((

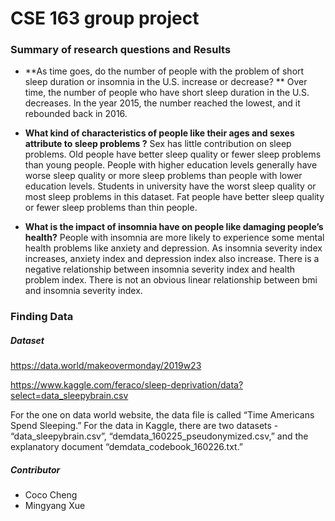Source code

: # CSE 163 group project
### Summary of research questions and Results
- **As time goes, do the number of people with the problem of short sleep duration or insomnia in the U.S. increase or decrease? **
Over time, the number of people who have short sleep duration in the U.S. decreases. In the year 2015, the number reached the lowest, and it rebounded back in 2016. 

- **What kind of characteristics of people like their ages and sexes attribute to sleep problems ?**
Sex has little contribution on sleep problems. Old people have better sleep quality or fewer sleep problems than young people. People with higher education levels generally have worse sleep quality or more sleep problems than people with lower education levels. Students in university have the worst sleep quality or most sleep problems in this dataset. Fat people have better sleep quality or fewer sleep problems than thin people.

- **What is the impact of insomnia have on people like damaging people’s health?**
People with insomnia are more likely to experience some mental health problems like anxiety and depression. As insomnia severity index increases, anxiety index and depression index also increase. There is a negative relationship between insomnia severity index and health problem index. There is not an obvious linear relationship between bmi and insomnia severity index.

### Finding Data
##### Dataset
https://data.world/makeovermonday/2019w23

https://www.kaggle.com/feraco/sleep-deprivation/data?select=data_sleepybrain.csv

For the one on data world website,  the data file is called “Time Americans Spend Sleeping.” For the data in Kaggle, there are two datasets - “data_sleepybrain.csv”, “demdata_160225_pseudonymized.csv,” and the explanatory document “demdata_codebook_160226.txt.” 


##### Contributor
* Coco Cheng
* Mingyang Xue
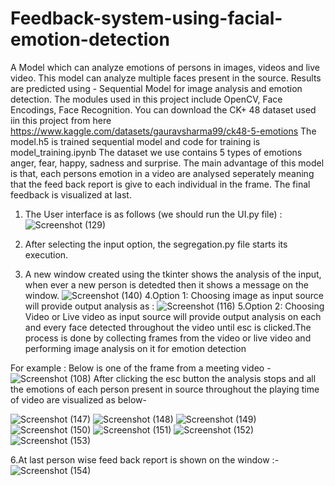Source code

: # Feedback-system-using-facial-emotion-detection
A Model which can analyze emotions of persons in images, videos and live video. This model can analyze multiple faces present in the source. Results are predicted using - Sequential Model for image analysis and emotion detection. The modules used in this project include OpenCV, Face Encodings, Face Recognition.
You can download the CK+ 48 dataset used iin this project from here https://www.kaggle.com/datasets/gauravsharma99/ck48-5-emotions
The model.h5 is trained sequential model and code for training is model_training.ipynb
The dataset we use contains 5 types of emotions anger, fear, happy, sadness and surprise.
The main advantage of this model is that, each persons emotion in a video are analysed seperately meaning that the feed back report is give to each individual in the frame.
The final feedback is visualized at last.

1. The User interface is as follows (we should run the UI.py file) :
   ![Screenshot (129)](https://github.com/vasim0000/Feedback-system-using-facial-emotion-detection/assets/84614077/0f965e76-922d-4b69-a953-9f1e36224652)

2. After selecting the input option, the segregation.py file starts its execution.
3. A new window created using the tkinter shows the analysis of the input, when ever a new person is detedted then it shows a message on the window.
   ![Screenshot (140)](https://github.com/vasim0000/Feedback-system-using-facial-emotion-detection/assets/84614077/3bd5602b-d118-49b9-8935-0ee0dbc87f6c)
4.Option 1: Choosing image as input source will provide output analysis as :
   ![Screenshot (116)](https://github.com/vasim0000/Feedback-system-using-facial-emotion-detection/assets/84614077/db69aed4-42d2-4e4d-bb7b-3c8c384ac919)
5.Option 2: Choosing Video or Live video as input source will provide output analysis on each and every face detected throughout the video until esc is clicked.The process is done by collecting frames from the video or live video and performing image analysis on it for emotion detection

For example : Below is one of the frame from a meeting video -
   ![Screenshot (108)](https://github.com/vasim0000/Feedback-system-using-facial-emotion-detection/assets/84614077/595ebd30-7a71-405b-9e78-4b30b502dd1a)
After clicking the esc button the analysis stops and all the emotions of each person present in source throughout the playing time of video are visualized as below-

![Screenshot (147)](https://github.com/vasim0000/Feedback-system-using-facial-emotion-detection/assets/84614077/2901e219-0dc8-4685-a4d1-e20bad1c9bbf)
![Screenshot (148)](https://github.com/vasim0000/Feedback-system-using-facial-emotion-detection/assets/84614077/cb1cb0ef-3be4-4d5b-9374-6868437a364a)
![Screenshot (149)](https://github.com/vasim0000/Feedback-system-using-facial-emotion-detection/assets/84614077/c61eb64a-0a5c-4d58-8545-977e80eafdac)
![Screenshot (150)](https://github.com/vasim0000/Feedback-system-using-facial-emotion-detection/assets/84614077/a1bbc926-7cc3-4637-945a-8b1c2f53a3d0)
![Screenshot (151)](https://github.com/vasim0000/Feedback-system-using-facial-emotion-detection/assets/84614077/a6e521a5-7545-46ba-a368-130de5c36a5b)
![Screenshot (152)](https://github.com/vasim0000/Feedback-system-using-facial-emotion-detection/assets/84614077/d6cf4920-5fae-4b4e-86ab-2e959dabf360)
![Screenshot (153)](https://github.com/vasim0000/Feedback-system-using-facial-emotion-detection/assets/84614077/7e925426-f013-4f06-9b2d-4ed360c77f8e)

6.At last person wise feed back report is shown on the window :-
![Screenshot (154)](https://github.com/vasim0000/Feedback-system-using-facial-emotion-detection/assets/84614077/f96af5e6-d753-4e3c-8922-0c1b58faeb7a)








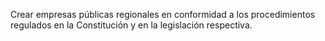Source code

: Crear empresas públicas regionales en conformidad a los procedimientos regulados en la Constitución y en la legislación respectiva.
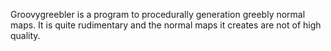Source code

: 

Groovygreebler is a program to procedurally generation greebly normal maps.
It is quite rudimentary and the normal maps it creates are not of high quality.


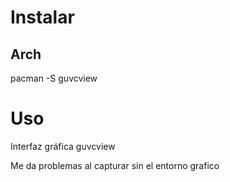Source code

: # Instalar

## Arch
pacman -S guvcview


# Uso
Interfaz gráfica
guvcview

Me da problemas al capturar sin el entorno grafico
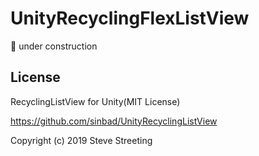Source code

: ﻿# UnityRecyclingFlexListView

🚧 under construction

## License

RecyclingListView for Unity(MIT License)

https://github.com/sinbad/UnityRecyclingListView

Copyright (c) 2019 Steve Streeting
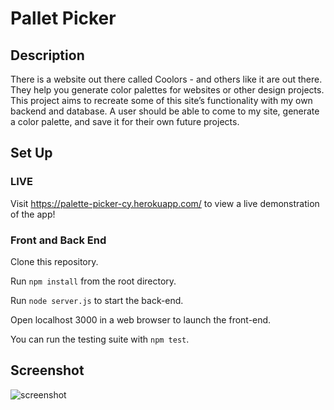 # Pallet Picker

## Description

There is a website out there called Coolors - and others like it are out there. They help you generate color palettes for websites or other design projects. This project aims to recreate some of this site’s functionality with my own backend and database. A user should be able to come to my site, generate a color palette, and save it for their own future projects.

## Set Up

### LIVE

Visit https://palette-picker-cy.herokuapp.com/ to view a live demonstration of the app!

### Front and Back End

Clone this repository.

Run `npm install` from the root directory.

Run `node server.js` to start the back-end.

Open localhost 3000 in a web browser to launch the front-end.

You can run the testing suite with `npm test`.

## Screenshot

![screenshot](https://cl.ly/3u0y2g3W1I40)
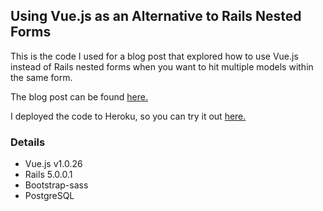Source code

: ## Using Vue.js as an Alternative to Rails Nested Forms

This is the code I used for a blog post that explored how to use Vue.js instead of Rails nested forms when you want to hit multiple models within the same form.

The blog post can be found [here.](http://www.rymcmahon.com/articles/9)

I deployed the code to Heroku, so you can try it out [here.](https://vuejs-rails-forms.herokuapp.com/)

### Details

* Vue.js v1.0.26
* Rails 5.0.0.1
* Bootstrap-sass 
* PostgreSQL
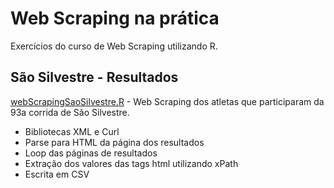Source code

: # Web Scraping na prática
Exercícios do curso de Web Scraping utilizando R.

## São Silvestre - Resultados
[webScrapingSaoSilvestre.R](https://github.com/alexmonteiro/webScraping/blob/master/webScrapingSaoSilvestre.R) - Web Scraping dos atletas que participaram da 93a corrida de São Silvestre.

* Bibliotecas XML e Curl
* Parse para HTML da página dos resultados
* Loop das páginas de resultados
* Extração dos valores das tags html utilizando xPath
* Escrita em CSV
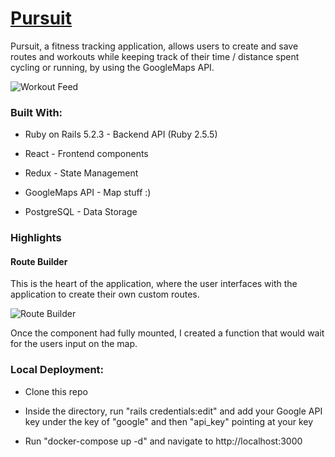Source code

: # [Pursuit](https://pursuitapp.herokuapp.com/#/) 

Pursuit, a fitness tracking application, allows users to create and save routes and workouts while keeping track of their time / distance spent cycling or running, by using the GoogleMaps API. 


[main-feed]: https://i.imgur.com/wYUSL4I.png "Workout Feed"
[route-builder]: https://i.imgur.com/NbodRQt.png "Route Builder"


![Workout Feed][main-feed]


### Built With:

* Ruby on Rails 5.2.3 - Backend API (Ruby 2.5.5)
 
* React - Frontend components

* Redux - State Management

* GoogleMaps API - Map stuff :)

* PostgreSQL - Data Storage

### Highlights

#### Route Builder 

This is the heart of the application, where the user interfaces with the application to create their own custom routes. 

![Route Builder][route-builder]

Once the component had fully mounted, I created a function that would wait for the users input on the map. 










### Local Deployment:

* Clone this repo

* Inside the directory, run "rails credentials:edit" and add your Google API key under the key of "google" and then "api_key" pointing at your key

* Run "docker-compose up -d" and navigate to http://localhost:3000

))

Exercise goal
Collect every line from the rows above that contains the string "input". Case counts.

Finished exercise
2. After selecting the input option, the segregation.py file starts its execution.
3. A new window created using the tkinter shows the analysis of the input, when ever a new person is detedted then it shows a message on the window.
4.Option 1: Choosing image as input source will provide output analysis as :
5.Option 2: Choosing Video or Live video as input source will provide output analysis on each and every face detected throughout the video until esc is clicked.The process is done by collecting frames from the video or live video and performing image analysis on it for emotion detection
Once the component had fully mounted, I created a function that would wait for the users input on the map. 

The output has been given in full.